SOURCE EXTRACT:
'''

Restaurant food at its best
There’s no reason you need to blow your “calorie budget” when you go out to eat. Just follow these tips:
- If you know you’re going to eat out, think about what foods you’ll choose over the whole day. For example, plan on a light lunch if you’ll eat out at dinnertime.
- Avoid skipping meals, which may make you overindulge later or show up at the restaurant famished!
- If you’d like to splurge on a higher calorie entrée, skip dessert.
- Commit to sticking to your plan once you’re in the restaurant.
- Avoid all-you-can-eat buffets, which are usually diet disasters!
- Order regular portion sizes instead of the jumbo or super sizes.
- Try an appetizer, half an entrée, or share a meal with a friend and order an extra side salad.
- Ask for half your entrée to be wrapped up to go before the food is brought to the table.
- Order each item separately (a la carte) to get exactly what you want. For example, one chicken enchilada easy-on-the-sauce, side salad, and fruit dessert instead of the enchilada plate with rice, refried beans, sour cream and guacamole.
- Learn to spot which dishes are made with lower calorie cooking methods, such as grilling. Avoid breading and frying when possible.
- Ask your server what ingredients are used.
- Ask how dishes are prepared and if they can prepare it your way: grill the chicken, steam the vegetables, bring sauces and salad dressings on the side, put just a dollop of cream sauce on the pasta primavera and order extra grilled vegetables.
- Make healthy substitutions like a baked potato instead of fries, or a salad or fresh fruit instead of another high fat side.
- Don’t tempt yourself! Have the waiter remove the bowl of chips, or the basket of bread. Calories from nibbling can add up before you know it.
- Limit alcohol which contains empty calories, has few nutrients, and can weaken your will power.
- Clear broth-based soups like miso, Chinese wonton or hot and sour soup, consommé, tortilla soup, or minestrone.
- Lettuce or spinach salads with vegetables and dressing on the side. Darker lettuces tend to have more nutrients. Go light on bacon bits, croutons, cheese, and mayonnaise-based items like macaroni salad or tuna salad.
- Raw vegetables (crudités) with a small amount of low-calorie dip.
- Steamed vegetables with a slice of lemon; grilled veggies that are not drenched in oil or butter.
- Meats that are grilled, broiled, roasted, or baked without added fat. Choose seafood that is broiled, baked, steamed, blackened, or poached.

'''

INSTRUCTIONS:
A. Reproduce the passage of the restaurant eating tips from "- Commit to" to "ingredients are used.".
B. In the restaurant eating tips, what should you skip if you want to splurge on a higher calorie entrée?
The items after this point were taken from a different source.

Camera intrinsics and pose data:
'''

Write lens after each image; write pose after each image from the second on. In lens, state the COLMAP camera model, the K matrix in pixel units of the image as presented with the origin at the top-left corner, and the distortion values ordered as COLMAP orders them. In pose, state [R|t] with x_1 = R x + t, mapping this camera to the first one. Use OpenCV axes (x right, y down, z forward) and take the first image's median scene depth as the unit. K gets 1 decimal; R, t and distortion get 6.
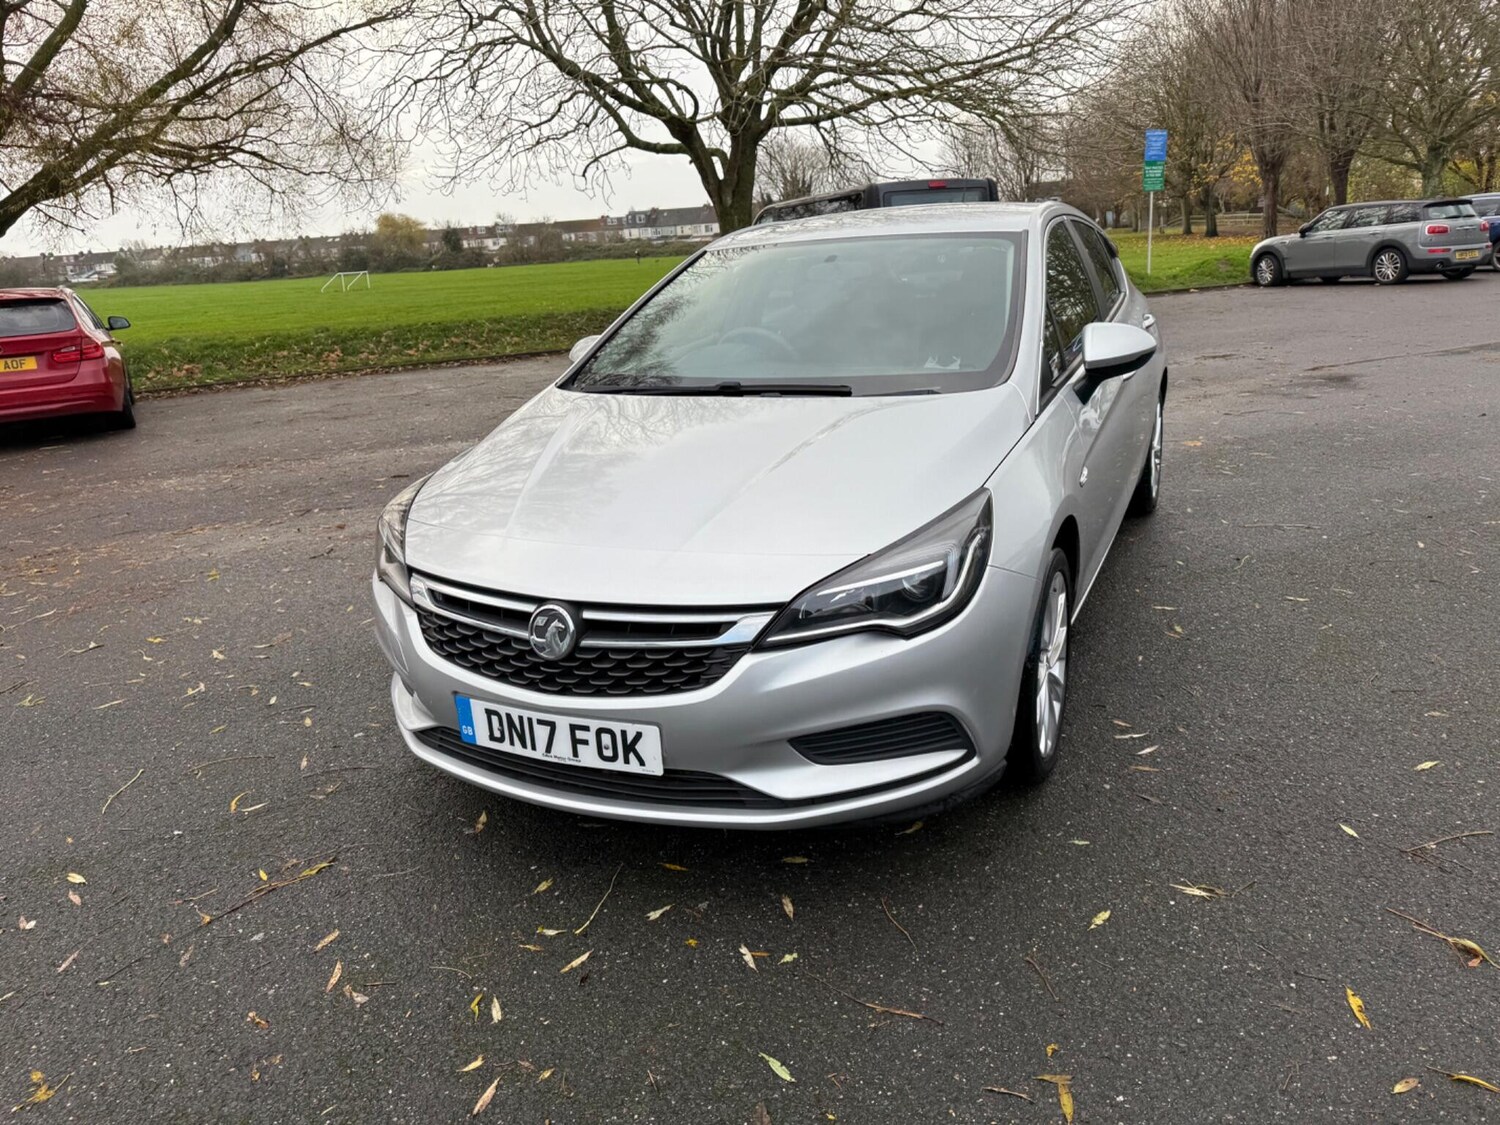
lens RADIAL K [[1078.0, 0, 755.2], [0, 1078.0, 556.9], [0, 0, 1]] dist [0.041150, -0.058861]
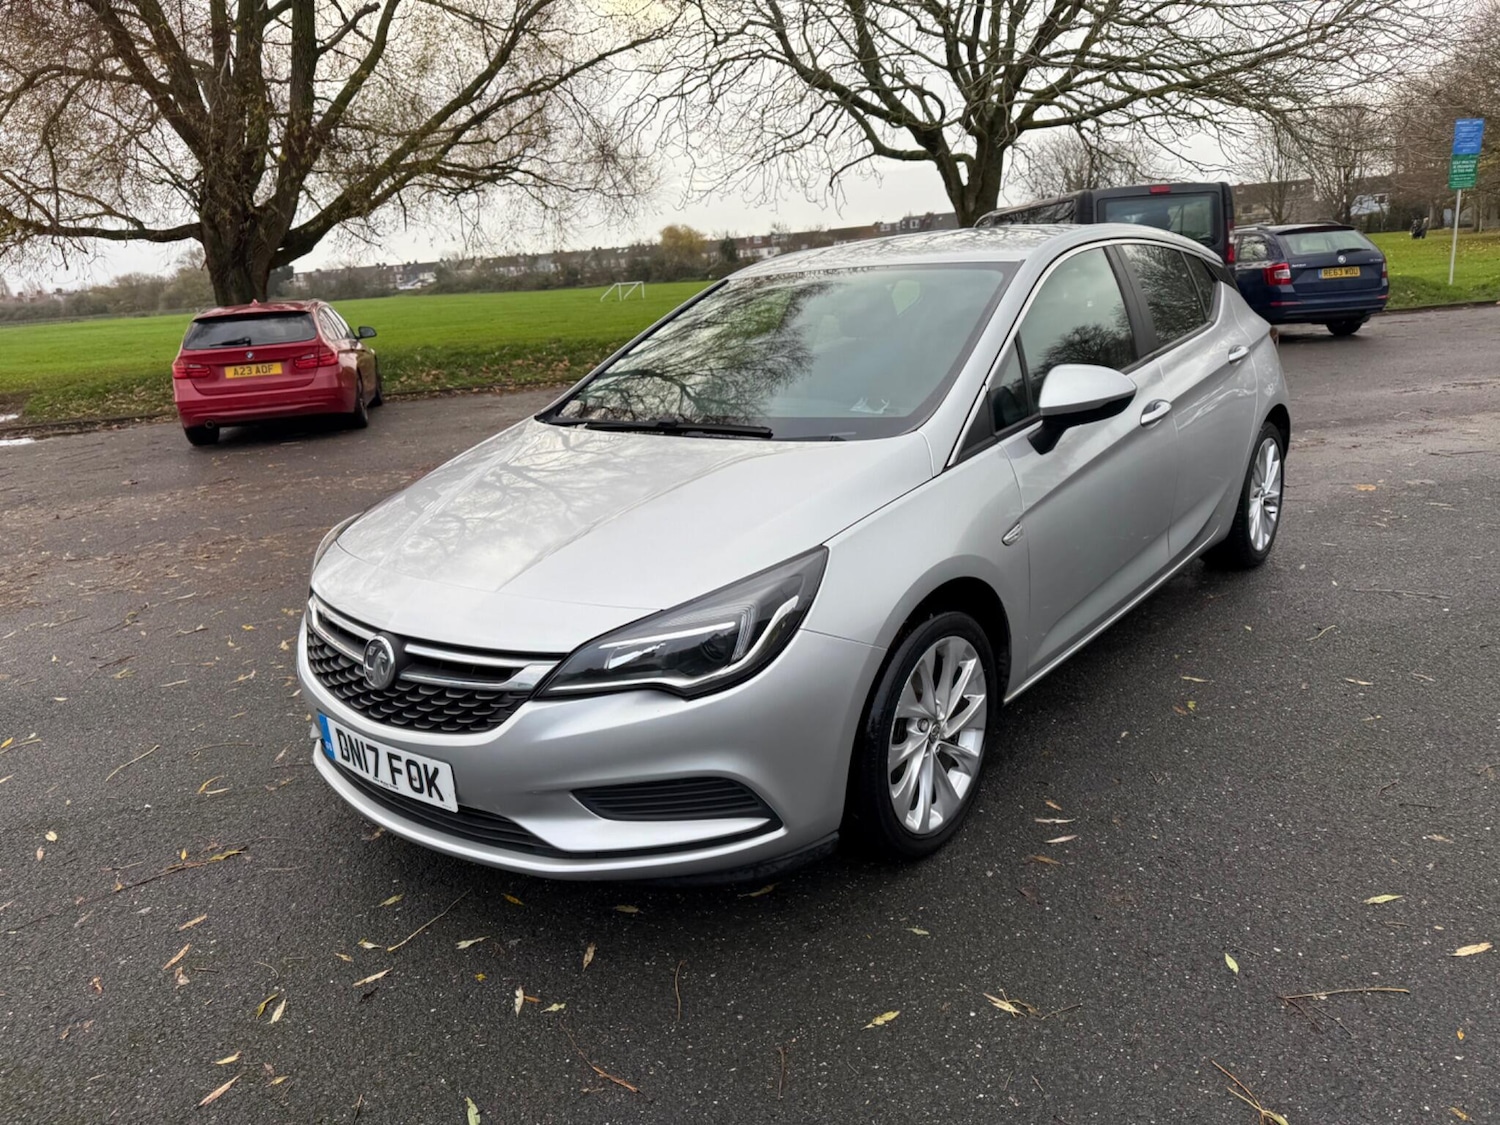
lens RADIAL K [[1076.9, 0, 749.2], [0, 1076.9, 583.1], [0, 0, 1]] dist [0.022482, -0.031540]
pose [[0.967453, 0.066497, -0.244159, 0.356443], [-0.061970, 0.997734, 0.026185, -0.049612], [0.245347, -0.010202, 0.969382, 0.066632]]
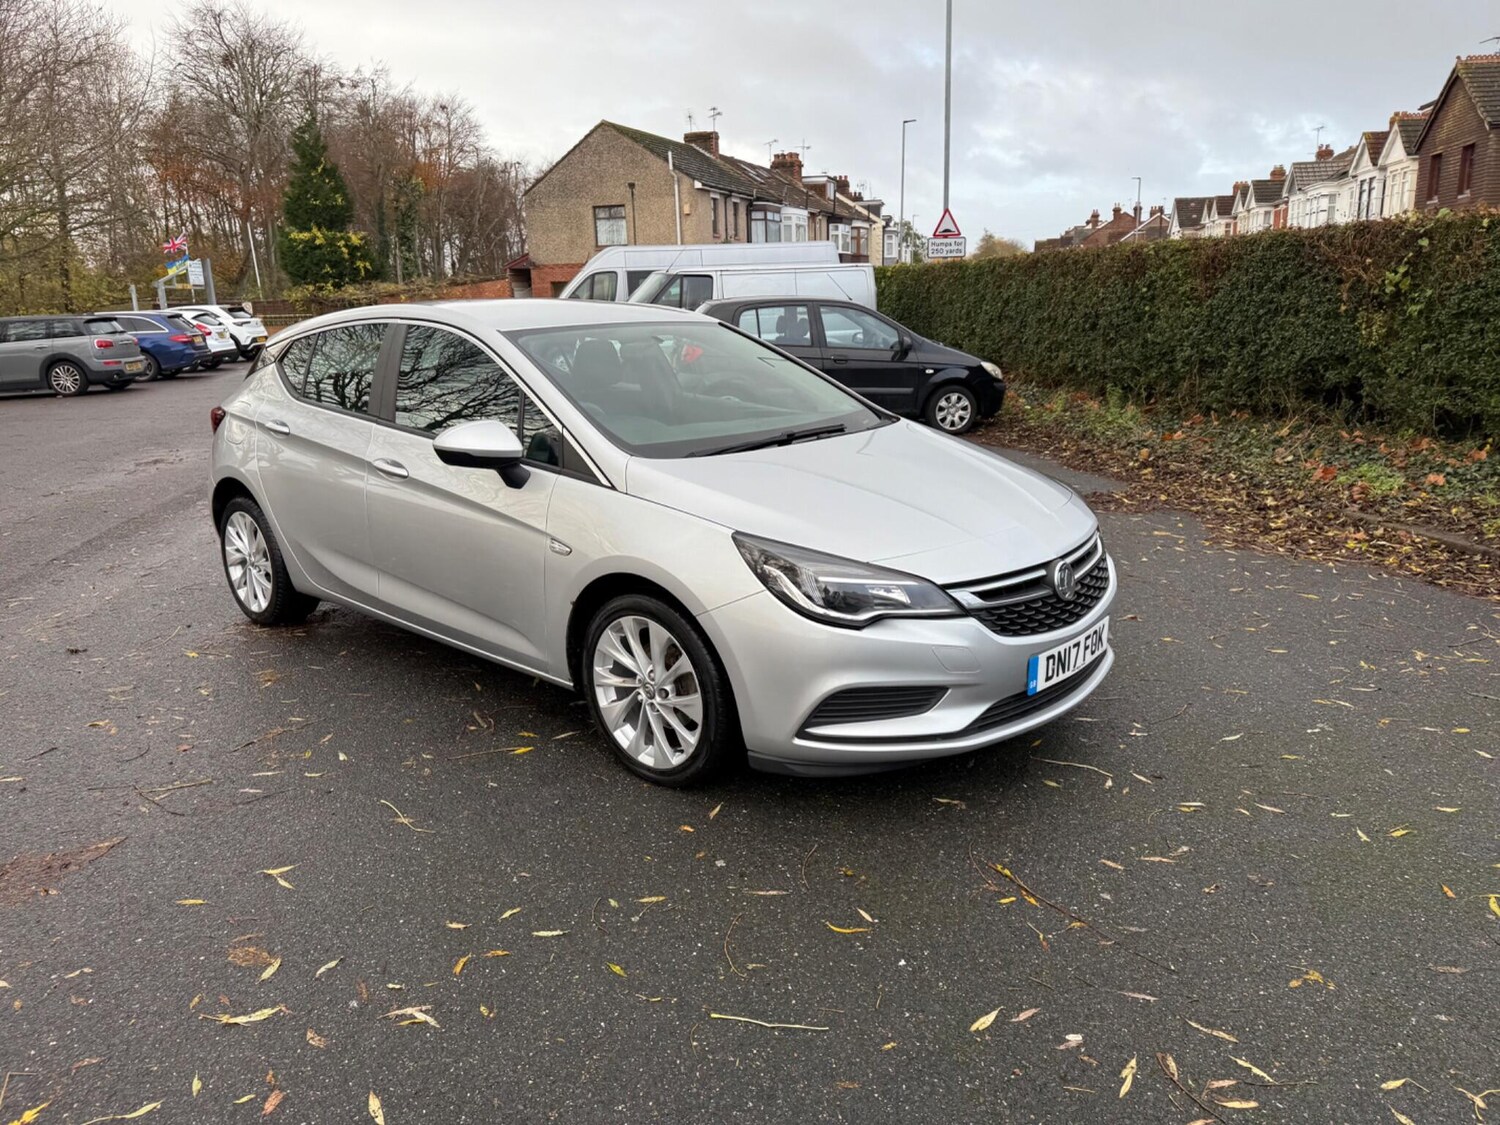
lens RADIAL K [[1078.2, 0, 750.0], [0, 1078.2, 562.5], [0, 0, 1]] dist [0.025521, -0.035197]
pose [[0.279494, -0.180349, 0.943057, -1.427945], [0.275516, 0.955959, 0.101161, -0.183785], [-0.919769, 0.231553, 0.316874, 0.808674]]
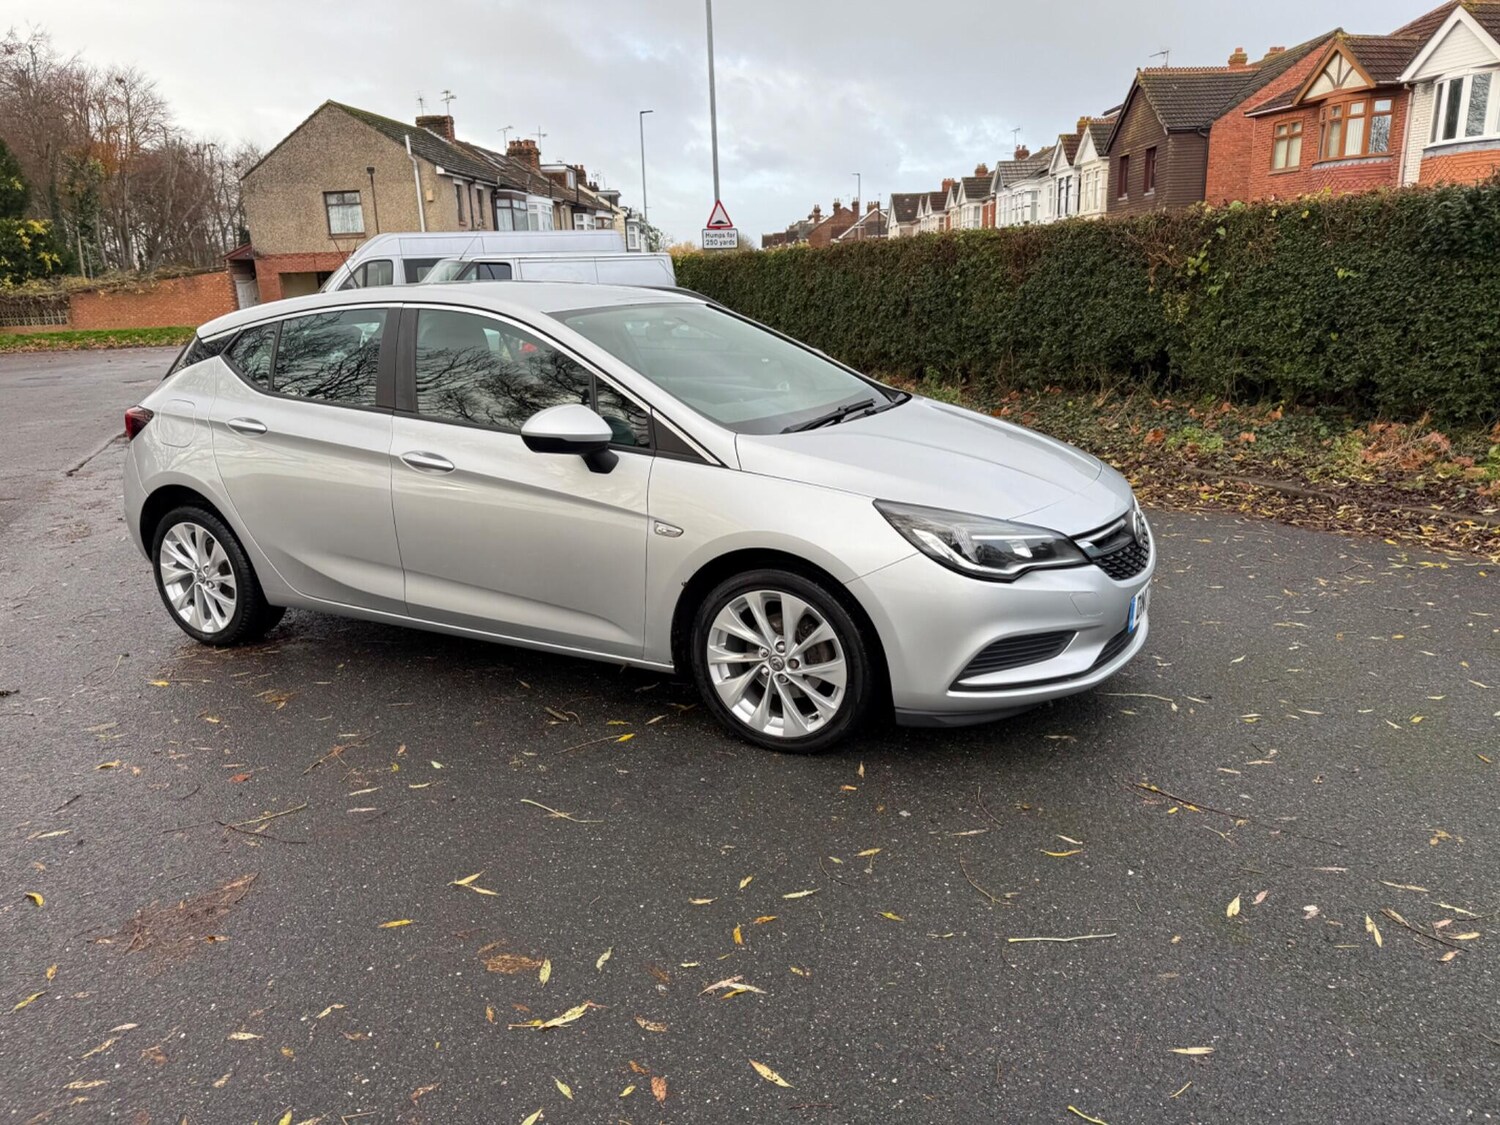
lens RADIAL K [[1076.4, 0, 752.5], [0, 1076.4, 576.5], [0, 0, 1]] dist [0.023514, -0.032697]
pose [[0.028097, -0.209576, 0.977389, -1.533476], [0.307283, 0.932241, 0.191062, -0.296111], [-0.951203, 0.294967, 0.090593, 1.234961]]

'''

EXERCISE SOLUTIONS:
A.
- Commit to sticking to your plan once you’re in the restaurant.
- Avoid all-you-can-eat buffets, which are usually diet disasters!
- Order regular portion sizes instead of the jumbo or super sizes.
- Try an appetizer, half an entrée, or share a meal with a friend and order an extra side salad.
- Ask for half your entrée to be wrapped up to go before the food is brought to the table.
- Order each item separately (a la carte) to get exactly what you want. For example, one chicken enchilada easy-on-the-sauce, side salad, and fruit dessert instead of the enchilada plate with rice, refried beans, sour cream and guacamole.
- Learn to spot which dishes are made with lower calorie cooking methods, such as grilling. Avoid breading and frying when possible.
- Ask your server what ingredients are used.

B. Dessert.